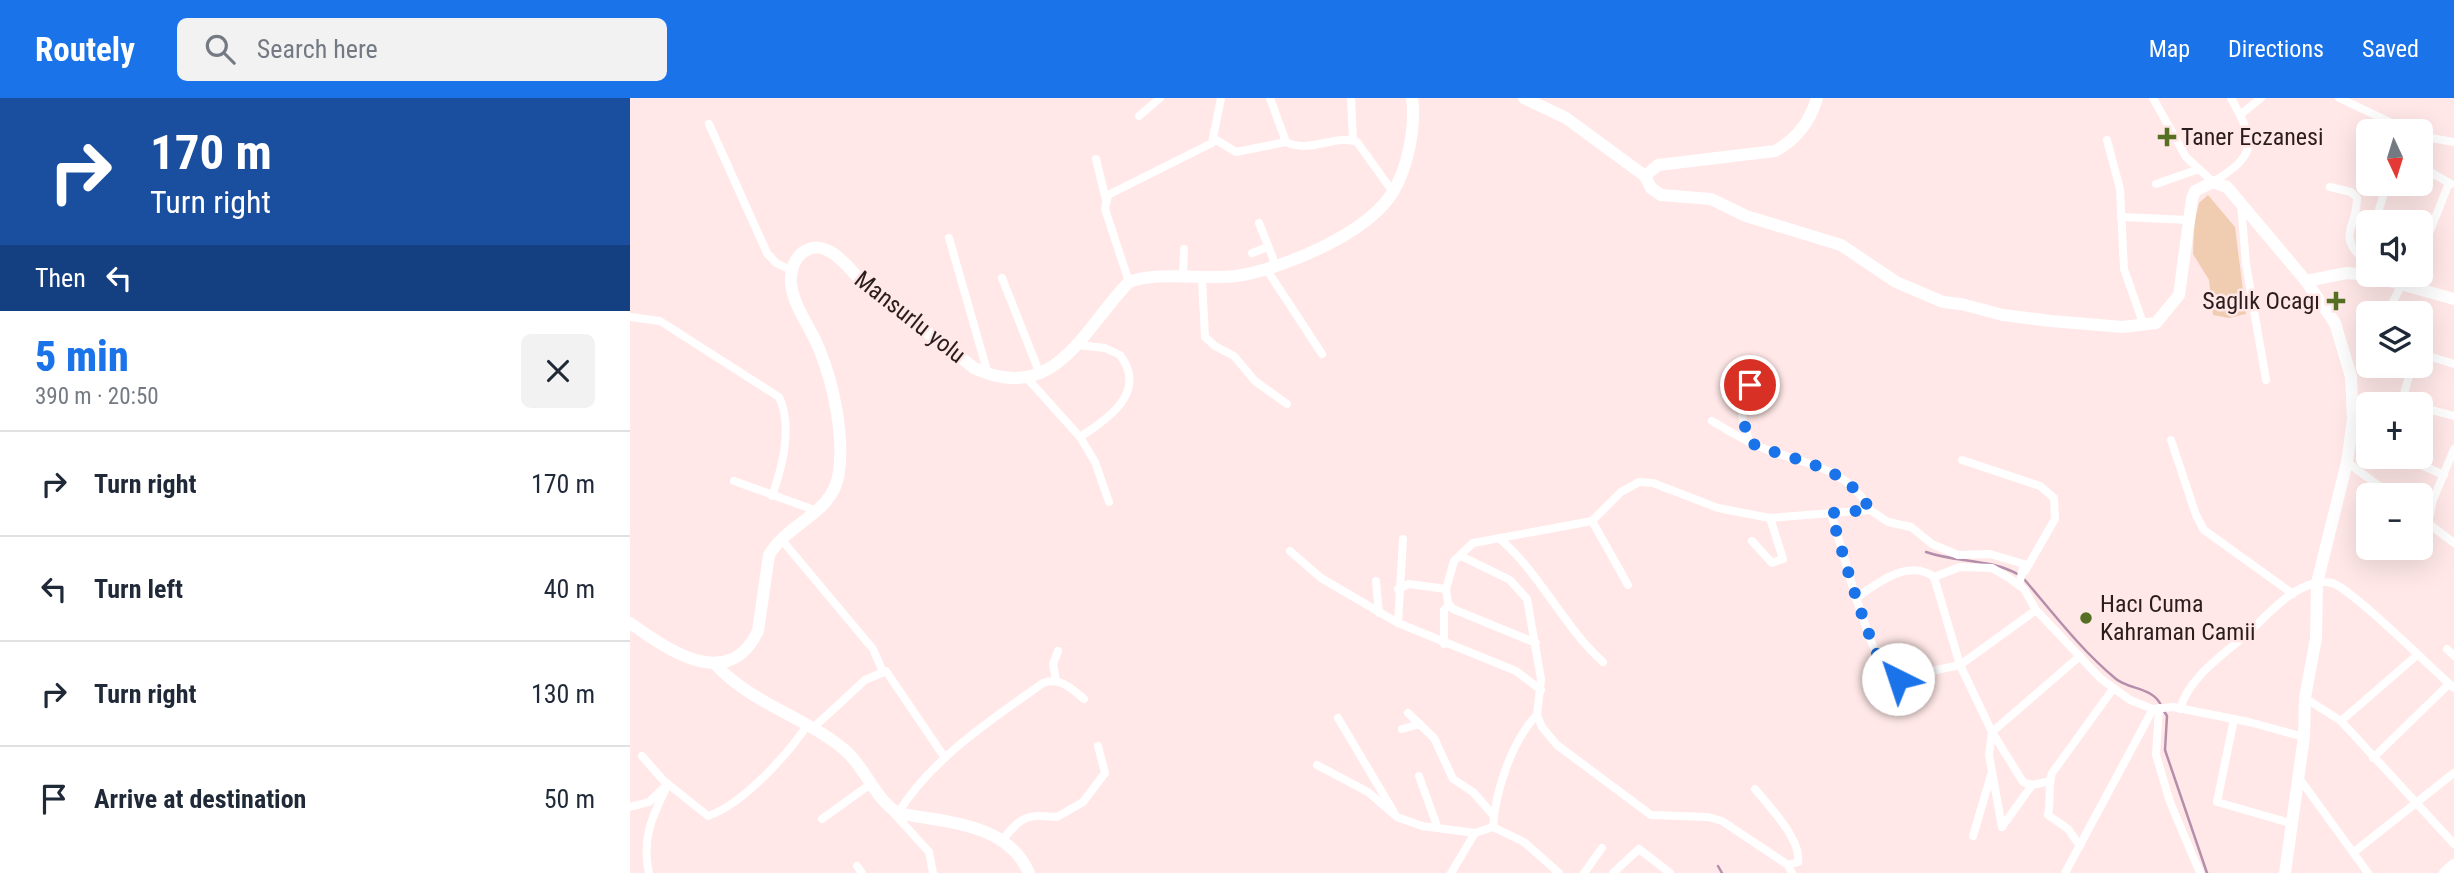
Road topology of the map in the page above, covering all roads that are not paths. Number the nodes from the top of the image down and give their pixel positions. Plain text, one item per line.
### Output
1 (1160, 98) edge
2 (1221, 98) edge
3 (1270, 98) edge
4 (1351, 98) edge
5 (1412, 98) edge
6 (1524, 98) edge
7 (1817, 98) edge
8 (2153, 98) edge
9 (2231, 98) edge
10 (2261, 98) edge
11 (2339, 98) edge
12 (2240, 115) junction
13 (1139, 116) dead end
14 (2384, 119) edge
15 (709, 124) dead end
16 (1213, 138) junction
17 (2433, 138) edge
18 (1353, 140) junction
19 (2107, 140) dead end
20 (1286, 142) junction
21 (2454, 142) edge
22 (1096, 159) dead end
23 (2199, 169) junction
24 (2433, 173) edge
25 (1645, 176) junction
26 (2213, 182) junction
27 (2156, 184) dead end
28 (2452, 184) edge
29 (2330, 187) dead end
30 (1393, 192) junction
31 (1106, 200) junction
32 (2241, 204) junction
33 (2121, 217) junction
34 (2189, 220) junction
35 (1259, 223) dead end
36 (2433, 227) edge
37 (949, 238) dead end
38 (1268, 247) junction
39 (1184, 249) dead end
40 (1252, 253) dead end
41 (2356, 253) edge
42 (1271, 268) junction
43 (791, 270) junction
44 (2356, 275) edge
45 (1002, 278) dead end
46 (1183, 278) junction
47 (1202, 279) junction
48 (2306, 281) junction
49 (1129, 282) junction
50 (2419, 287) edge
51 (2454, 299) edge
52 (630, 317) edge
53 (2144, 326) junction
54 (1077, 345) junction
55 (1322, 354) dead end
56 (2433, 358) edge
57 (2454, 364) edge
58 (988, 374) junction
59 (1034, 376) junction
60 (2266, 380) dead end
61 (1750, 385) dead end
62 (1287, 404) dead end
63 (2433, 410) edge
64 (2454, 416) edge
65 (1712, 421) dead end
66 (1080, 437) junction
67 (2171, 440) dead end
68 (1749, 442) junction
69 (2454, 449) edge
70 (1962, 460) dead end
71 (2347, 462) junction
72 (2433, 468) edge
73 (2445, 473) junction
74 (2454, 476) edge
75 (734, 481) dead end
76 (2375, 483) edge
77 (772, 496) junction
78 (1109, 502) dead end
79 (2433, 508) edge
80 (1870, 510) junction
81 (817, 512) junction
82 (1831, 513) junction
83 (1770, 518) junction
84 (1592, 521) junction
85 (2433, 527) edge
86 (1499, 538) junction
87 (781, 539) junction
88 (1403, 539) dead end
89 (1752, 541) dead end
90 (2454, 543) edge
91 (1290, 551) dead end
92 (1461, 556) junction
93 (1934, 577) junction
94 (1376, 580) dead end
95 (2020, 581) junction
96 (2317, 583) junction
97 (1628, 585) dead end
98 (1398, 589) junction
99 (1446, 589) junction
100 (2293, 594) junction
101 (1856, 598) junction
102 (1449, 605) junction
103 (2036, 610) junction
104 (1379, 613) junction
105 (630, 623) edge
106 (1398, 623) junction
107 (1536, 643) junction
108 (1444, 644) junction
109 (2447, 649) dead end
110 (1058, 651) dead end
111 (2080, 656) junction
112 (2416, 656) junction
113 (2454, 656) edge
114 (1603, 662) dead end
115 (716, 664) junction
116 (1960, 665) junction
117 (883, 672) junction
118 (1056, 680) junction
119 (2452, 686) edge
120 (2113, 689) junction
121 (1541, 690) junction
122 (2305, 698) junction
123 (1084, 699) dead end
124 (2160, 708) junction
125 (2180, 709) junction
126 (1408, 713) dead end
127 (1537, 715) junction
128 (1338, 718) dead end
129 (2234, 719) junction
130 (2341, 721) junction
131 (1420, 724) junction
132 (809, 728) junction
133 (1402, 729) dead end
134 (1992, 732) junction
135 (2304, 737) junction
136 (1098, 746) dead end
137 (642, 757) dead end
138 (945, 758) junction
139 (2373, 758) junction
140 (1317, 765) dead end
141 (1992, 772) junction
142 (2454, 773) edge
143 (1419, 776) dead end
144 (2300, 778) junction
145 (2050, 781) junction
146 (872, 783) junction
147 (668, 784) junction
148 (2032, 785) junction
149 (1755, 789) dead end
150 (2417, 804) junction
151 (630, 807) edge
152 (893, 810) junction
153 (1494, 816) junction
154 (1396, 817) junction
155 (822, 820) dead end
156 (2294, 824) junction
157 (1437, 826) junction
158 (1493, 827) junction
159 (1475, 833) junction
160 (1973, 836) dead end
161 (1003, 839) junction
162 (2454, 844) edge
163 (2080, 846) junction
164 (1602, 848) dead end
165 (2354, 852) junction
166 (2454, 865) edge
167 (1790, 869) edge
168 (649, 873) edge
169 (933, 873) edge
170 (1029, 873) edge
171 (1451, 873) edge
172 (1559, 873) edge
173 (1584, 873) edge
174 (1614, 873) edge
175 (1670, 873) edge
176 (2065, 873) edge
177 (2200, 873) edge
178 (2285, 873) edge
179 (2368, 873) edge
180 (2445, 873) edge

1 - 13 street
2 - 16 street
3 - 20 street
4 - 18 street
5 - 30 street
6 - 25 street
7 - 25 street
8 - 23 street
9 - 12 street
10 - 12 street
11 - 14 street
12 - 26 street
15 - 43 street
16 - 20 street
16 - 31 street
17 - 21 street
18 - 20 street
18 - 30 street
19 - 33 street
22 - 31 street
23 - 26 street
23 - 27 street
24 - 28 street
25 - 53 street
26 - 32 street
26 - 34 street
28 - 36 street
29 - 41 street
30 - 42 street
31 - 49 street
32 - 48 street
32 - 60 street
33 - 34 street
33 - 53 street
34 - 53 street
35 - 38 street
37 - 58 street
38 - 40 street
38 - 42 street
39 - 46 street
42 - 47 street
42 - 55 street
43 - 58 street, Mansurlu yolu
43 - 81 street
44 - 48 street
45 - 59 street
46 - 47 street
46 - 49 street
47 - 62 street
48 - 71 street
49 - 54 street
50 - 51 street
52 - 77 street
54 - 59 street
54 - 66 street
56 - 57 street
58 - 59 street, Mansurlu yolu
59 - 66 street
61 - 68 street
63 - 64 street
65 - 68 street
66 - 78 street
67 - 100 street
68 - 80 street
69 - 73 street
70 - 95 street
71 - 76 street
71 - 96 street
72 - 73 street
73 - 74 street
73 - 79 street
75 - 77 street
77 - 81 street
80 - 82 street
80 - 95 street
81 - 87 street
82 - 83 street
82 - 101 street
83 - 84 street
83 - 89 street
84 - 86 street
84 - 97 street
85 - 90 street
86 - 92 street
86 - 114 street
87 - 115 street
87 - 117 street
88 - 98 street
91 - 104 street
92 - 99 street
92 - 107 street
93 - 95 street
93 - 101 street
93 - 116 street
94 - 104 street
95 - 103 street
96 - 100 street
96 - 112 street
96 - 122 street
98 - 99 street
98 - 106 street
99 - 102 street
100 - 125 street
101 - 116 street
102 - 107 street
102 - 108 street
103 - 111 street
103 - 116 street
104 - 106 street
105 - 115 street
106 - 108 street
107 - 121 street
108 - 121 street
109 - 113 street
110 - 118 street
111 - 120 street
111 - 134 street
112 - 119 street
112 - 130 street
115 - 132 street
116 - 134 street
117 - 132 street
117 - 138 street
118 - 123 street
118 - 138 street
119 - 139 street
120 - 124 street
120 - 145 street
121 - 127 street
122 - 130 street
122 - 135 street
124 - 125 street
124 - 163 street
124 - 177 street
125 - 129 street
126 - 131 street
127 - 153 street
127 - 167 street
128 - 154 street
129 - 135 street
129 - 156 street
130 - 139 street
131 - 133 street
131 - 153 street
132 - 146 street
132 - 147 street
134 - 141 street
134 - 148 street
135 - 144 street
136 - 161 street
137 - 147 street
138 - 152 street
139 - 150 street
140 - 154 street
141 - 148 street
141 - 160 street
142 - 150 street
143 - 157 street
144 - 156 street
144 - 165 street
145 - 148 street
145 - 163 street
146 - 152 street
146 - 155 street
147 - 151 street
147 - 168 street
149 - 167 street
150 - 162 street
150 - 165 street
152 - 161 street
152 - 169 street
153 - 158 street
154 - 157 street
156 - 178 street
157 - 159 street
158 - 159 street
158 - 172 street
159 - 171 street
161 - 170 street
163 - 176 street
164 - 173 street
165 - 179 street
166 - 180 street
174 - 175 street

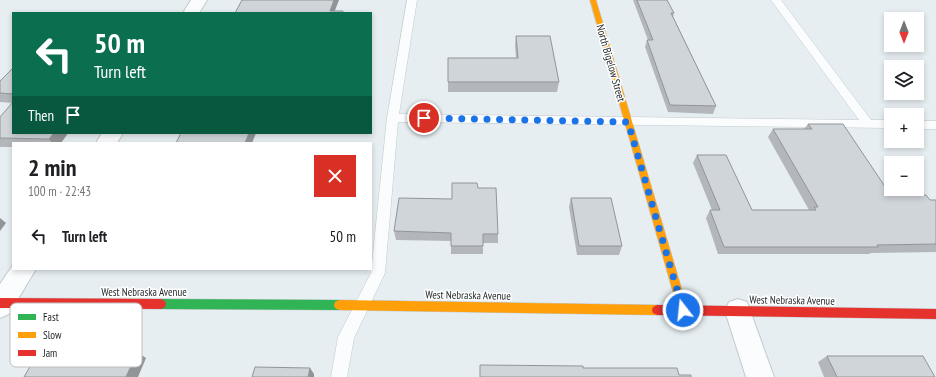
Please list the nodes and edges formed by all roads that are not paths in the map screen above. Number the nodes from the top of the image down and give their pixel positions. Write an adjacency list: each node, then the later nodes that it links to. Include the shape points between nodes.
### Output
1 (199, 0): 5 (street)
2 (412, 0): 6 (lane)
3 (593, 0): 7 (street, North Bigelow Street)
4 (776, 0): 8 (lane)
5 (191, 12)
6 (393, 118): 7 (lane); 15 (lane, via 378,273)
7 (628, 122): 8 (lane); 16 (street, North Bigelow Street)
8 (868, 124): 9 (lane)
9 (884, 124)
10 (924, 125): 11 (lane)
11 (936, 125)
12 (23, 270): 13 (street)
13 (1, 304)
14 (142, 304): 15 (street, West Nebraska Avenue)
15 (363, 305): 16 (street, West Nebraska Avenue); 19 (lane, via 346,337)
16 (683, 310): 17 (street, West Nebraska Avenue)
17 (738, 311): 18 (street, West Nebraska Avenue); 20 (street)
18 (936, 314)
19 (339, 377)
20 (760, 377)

**Assignment:** Filter the listing so that only lines holding the word "Nebraska" remain, and copy those lines.

**Expected output:**
14 (142, 304): 15 (street, West Nebraska Avenue)
15 (363, 305): 16 (street, West Nebraska Avenue); 19 (lane, via 346,337)
16 (683, 310): 17 (street, West Nebraska Avenue)
17 (738, 311): 18 (street, West Nebraska Avenue); 20 (street)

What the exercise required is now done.